# Listed records
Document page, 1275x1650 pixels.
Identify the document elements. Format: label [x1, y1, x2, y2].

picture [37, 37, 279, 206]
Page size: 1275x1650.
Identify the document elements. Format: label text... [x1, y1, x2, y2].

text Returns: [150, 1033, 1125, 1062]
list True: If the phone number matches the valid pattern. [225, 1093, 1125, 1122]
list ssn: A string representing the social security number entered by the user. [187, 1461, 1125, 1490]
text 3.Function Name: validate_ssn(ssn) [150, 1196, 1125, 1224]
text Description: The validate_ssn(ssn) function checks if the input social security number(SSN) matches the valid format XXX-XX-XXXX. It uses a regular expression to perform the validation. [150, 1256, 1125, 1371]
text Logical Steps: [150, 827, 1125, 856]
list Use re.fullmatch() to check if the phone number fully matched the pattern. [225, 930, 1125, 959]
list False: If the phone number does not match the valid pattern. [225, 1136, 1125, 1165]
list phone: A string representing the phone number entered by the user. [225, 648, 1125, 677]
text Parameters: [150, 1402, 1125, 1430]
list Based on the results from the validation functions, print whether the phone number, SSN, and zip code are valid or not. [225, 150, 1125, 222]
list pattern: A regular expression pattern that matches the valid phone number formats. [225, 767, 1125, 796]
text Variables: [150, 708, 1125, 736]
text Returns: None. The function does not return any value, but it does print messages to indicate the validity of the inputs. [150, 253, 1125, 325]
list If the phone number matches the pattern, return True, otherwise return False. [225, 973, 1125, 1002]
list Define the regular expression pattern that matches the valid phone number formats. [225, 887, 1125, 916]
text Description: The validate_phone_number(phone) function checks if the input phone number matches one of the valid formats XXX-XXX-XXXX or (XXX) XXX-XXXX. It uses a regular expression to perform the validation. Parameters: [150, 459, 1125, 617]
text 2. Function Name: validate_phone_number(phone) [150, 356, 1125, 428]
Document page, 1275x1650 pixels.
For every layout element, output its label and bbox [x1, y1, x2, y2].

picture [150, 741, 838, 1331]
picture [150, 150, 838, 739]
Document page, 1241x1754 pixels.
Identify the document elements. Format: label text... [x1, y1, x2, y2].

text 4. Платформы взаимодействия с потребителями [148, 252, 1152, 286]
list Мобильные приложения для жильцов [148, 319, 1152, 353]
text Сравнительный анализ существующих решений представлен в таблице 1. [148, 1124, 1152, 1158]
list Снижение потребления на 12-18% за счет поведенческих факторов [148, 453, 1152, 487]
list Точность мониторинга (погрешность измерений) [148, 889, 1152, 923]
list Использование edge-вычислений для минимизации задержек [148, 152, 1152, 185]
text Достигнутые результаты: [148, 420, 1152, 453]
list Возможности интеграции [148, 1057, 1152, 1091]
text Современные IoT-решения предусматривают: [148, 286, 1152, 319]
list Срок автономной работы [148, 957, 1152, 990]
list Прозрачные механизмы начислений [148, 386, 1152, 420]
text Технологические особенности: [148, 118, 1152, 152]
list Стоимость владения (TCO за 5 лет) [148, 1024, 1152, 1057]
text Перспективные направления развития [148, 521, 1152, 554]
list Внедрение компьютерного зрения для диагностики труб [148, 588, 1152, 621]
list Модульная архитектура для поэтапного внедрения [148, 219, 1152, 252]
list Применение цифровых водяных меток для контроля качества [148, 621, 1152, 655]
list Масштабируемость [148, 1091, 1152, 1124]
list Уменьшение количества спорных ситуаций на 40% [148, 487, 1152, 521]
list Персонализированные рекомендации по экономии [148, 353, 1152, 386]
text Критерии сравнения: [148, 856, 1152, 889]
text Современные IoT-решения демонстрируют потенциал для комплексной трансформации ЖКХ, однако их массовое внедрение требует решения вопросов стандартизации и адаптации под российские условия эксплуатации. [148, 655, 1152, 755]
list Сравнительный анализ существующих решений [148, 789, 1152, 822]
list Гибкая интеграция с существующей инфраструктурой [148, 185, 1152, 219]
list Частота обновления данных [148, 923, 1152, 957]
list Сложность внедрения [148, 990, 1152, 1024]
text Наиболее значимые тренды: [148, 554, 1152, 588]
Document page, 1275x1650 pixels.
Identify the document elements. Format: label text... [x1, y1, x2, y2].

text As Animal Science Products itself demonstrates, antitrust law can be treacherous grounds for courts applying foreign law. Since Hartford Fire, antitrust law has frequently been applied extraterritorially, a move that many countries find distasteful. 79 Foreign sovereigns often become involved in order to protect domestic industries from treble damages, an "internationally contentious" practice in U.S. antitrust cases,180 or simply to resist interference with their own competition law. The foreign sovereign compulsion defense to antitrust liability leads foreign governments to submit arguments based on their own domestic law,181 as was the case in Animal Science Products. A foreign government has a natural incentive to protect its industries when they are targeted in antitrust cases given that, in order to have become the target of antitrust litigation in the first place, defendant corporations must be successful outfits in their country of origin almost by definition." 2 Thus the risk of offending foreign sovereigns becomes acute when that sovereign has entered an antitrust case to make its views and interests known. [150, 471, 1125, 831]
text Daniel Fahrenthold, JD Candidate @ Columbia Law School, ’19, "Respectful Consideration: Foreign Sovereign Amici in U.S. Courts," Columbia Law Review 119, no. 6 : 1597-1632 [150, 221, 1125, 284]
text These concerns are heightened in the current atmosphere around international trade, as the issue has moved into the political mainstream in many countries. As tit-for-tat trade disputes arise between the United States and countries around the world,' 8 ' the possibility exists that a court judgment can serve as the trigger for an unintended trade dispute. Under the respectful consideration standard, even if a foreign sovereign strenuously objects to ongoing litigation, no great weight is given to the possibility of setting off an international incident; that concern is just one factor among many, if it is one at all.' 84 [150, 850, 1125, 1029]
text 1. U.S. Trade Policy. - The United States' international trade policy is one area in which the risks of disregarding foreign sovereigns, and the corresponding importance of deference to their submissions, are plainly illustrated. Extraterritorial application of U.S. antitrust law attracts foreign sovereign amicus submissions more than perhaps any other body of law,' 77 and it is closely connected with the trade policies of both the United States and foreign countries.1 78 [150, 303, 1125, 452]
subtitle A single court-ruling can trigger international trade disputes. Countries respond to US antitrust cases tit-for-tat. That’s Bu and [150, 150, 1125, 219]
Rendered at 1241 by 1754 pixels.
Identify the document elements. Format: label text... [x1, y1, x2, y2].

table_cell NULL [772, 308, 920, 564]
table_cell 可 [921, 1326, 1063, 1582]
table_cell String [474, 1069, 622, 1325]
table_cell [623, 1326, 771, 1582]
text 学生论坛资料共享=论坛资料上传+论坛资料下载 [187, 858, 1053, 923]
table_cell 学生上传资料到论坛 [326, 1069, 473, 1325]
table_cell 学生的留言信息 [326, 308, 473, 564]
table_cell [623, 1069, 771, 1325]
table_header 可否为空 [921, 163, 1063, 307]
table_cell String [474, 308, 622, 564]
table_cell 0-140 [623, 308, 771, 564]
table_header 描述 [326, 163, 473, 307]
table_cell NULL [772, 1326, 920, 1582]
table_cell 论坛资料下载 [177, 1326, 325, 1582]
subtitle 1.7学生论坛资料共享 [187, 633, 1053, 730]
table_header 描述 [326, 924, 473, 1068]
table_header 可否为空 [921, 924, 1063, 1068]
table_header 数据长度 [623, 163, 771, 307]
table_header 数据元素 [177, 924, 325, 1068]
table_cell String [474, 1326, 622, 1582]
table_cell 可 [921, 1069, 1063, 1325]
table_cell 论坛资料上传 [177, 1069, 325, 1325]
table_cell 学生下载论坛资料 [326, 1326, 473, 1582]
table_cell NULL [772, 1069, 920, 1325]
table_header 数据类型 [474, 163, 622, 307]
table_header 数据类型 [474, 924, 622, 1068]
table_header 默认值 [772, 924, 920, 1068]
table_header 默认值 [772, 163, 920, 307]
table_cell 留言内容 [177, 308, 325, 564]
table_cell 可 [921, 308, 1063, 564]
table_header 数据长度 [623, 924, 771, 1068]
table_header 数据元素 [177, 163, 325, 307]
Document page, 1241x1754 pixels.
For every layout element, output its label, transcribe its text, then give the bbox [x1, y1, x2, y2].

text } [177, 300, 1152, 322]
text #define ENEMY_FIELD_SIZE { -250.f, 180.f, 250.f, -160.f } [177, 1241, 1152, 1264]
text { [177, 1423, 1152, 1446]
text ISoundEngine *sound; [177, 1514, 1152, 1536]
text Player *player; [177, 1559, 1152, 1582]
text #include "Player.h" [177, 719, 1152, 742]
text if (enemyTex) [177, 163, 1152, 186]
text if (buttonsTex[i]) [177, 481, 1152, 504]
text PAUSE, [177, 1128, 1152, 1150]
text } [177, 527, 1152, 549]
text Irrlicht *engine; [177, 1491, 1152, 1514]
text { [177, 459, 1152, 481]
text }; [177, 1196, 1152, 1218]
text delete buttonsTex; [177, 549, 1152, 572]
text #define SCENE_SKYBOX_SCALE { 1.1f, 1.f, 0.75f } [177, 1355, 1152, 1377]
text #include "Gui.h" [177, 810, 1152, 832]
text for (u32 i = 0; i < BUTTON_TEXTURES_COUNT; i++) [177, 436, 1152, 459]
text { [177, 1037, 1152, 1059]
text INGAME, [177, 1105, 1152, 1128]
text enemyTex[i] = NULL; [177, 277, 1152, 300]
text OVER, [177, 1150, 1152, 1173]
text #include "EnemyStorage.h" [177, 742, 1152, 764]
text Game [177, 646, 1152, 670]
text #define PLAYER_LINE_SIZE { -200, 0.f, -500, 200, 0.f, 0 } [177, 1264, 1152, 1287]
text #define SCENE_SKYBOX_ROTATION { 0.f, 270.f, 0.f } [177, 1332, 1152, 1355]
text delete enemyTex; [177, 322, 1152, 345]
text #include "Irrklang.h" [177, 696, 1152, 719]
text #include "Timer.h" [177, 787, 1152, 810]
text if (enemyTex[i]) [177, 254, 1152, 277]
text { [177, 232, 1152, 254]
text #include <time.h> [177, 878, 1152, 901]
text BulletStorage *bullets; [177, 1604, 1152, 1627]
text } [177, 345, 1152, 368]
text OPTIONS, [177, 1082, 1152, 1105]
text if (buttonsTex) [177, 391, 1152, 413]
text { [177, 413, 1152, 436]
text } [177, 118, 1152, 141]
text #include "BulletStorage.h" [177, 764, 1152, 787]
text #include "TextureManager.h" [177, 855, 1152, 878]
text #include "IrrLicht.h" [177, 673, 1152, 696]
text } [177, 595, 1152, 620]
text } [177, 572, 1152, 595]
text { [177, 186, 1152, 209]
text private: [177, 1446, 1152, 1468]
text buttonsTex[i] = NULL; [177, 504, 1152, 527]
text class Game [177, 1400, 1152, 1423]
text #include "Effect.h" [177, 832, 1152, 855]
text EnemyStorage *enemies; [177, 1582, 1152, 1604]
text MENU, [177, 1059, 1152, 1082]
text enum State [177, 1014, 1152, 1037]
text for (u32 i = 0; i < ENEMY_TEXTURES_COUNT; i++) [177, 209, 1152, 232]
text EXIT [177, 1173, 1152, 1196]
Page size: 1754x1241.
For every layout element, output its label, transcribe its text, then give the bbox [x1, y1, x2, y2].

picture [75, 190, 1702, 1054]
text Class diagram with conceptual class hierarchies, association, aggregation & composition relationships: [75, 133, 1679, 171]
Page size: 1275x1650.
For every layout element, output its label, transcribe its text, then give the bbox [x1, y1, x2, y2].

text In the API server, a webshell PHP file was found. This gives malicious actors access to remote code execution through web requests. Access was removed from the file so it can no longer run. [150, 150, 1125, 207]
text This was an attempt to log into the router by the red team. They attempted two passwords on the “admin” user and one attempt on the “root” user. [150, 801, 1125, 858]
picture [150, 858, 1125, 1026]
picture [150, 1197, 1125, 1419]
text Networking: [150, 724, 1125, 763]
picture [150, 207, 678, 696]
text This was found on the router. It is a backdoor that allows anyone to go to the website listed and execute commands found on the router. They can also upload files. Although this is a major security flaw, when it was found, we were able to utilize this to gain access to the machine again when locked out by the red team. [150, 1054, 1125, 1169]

# Instructions for the task
Reply with a lone number, the count of lines in the data that include the string "可否为空".

# Output below
2